CloudWatchを勉強している際に、メモリ使用率がなぜ標準で取得できないのか技術的な理由が気になったので、色々調べてみました。備忘録の意味も兼ねて、載せておきたいと思います。
疑問点
CloudWatchで取得できるEC2インスタンスの標準メトリクスについて、CloudWatchのBlack Beltでは以下のように書かれています。
この記載の通り、CloudWatchでは標準で取得できるメトリクスとしてCPU使用率やディスク読み込みバイト数、ネットワーク利用状況などが用意されておりますが、メモリ使用率などは標準では用意されておりません。 標準で用意されていない項目はカスタムメトリクスに分類されており、取得できるようにするためには、EC2にCloudWatchエージェントのインストールなどが必要になります。(参考記事:CloudWatchエージェントでEC2インスタンスのカスタムメトリクスを取得する)

________________________________________

**練習問題**
1. 次の(a)〜(c)はページ抜粋の内容と合っていますか。それぞれ「はい」か「いいえ」で答え、判断の決め手となる本文の語句をそのまま引用してください。(a) CloudWatchでは、CPU使用率が標準で取得できるメトリクスとして用意されている。(b) CloudWatchでは、メモリ使用率が標準のメトリクスとして用意されている。(c) 標準で用意されていない項目を取得するには、EC2へのCloudWatchエージェントのインストールなどが必要になる。
2. ページ抜粋のうち、「この記載の通り、CloudW」から「スタムメトリクスを取得する)」に至るまでの部分を一字一句そのまま書き写してください。
3. ページ抜粋で「この記載の通り」から始まる段落を、主な事実を残したまま箇条書きにまとめ直してください。
ページ抜粋の内容だけを手がかりに答えてください。

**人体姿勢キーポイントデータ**
________________________________________

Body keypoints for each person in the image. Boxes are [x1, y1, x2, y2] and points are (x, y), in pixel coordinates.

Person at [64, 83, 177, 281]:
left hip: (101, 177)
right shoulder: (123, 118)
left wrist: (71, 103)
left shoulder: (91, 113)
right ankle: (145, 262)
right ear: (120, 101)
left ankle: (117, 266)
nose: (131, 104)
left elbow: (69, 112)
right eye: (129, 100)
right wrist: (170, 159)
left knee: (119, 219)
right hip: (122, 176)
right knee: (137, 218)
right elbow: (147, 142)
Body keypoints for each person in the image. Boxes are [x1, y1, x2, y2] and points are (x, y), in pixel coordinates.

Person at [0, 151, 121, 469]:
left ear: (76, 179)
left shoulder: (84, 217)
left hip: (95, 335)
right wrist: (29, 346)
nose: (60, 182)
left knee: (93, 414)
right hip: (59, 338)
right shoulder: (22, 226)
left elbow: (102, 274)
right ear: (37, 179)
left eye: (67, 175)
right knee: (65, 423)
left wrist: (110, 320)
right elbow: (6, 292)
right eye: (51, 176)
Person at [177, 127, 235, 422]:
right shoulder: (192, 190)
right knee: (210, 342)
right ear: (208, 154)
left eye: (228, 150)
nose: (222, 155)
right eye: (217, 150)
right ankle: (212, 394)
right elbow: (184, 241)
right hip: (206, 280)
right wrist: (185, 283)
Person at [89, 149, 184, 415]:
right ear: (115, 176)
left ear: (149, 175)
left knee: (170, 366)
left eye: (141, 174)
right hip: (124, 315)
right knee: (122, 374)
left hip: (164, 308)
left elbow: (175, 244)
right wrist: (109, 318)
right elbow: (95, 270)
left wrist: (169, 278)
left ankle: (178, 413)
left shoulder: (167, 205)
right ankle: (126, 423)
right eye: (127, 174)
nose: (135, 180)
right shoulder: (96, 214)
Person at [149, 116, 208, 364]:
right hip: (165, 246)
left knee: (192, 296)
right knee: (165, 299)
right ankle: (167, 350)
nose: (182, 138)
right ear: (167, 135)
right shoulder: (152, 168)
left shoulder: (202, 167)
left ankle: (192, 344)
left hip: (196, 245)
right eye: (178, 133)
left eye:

________________________________________

**各問の解答**
1.
(a) はい:「CPU使用率やディスク読み込みバイト数、ネットワーク利用状況などが用意されております」
(b) いいえ:「メモリ使用率などは標準では用意されておりません」
(c) はい:「取得できるようにするためには、EC2にCloudWatchエージェントのインストールなどが必要になります」

2.
この記載の通り、CloudWatchでは標準で取得できるメトリクスとしてCPU使用率やディスク読み込みバイト数、ネットワーク利用状況などが用意されておりますが、メモリ使用率などは標準では用意されておりません。 標準で用意されていない項目はカスタムメトリクスに分類されており、取得できるようにするためには、EC2にCloudWatchエージェントのインストールなどが必要になります。(参考記事:CloudWatchエージェントでEC2インスタンスのカスタムメトリクスを取得する)

3.
- CloudWatchで標準取得できるメトリクス:CPU使用率、ディスク読み込みバイト数、ネットワーク利用状況など
- メモリ使用率などは標準では用意されていない
- 標準で用意されていない項目はカスタムメトリクスに分類される
- カスタムメトリクスを取得するには、EC2へのCloudWatchエージェントのインストールなどが必要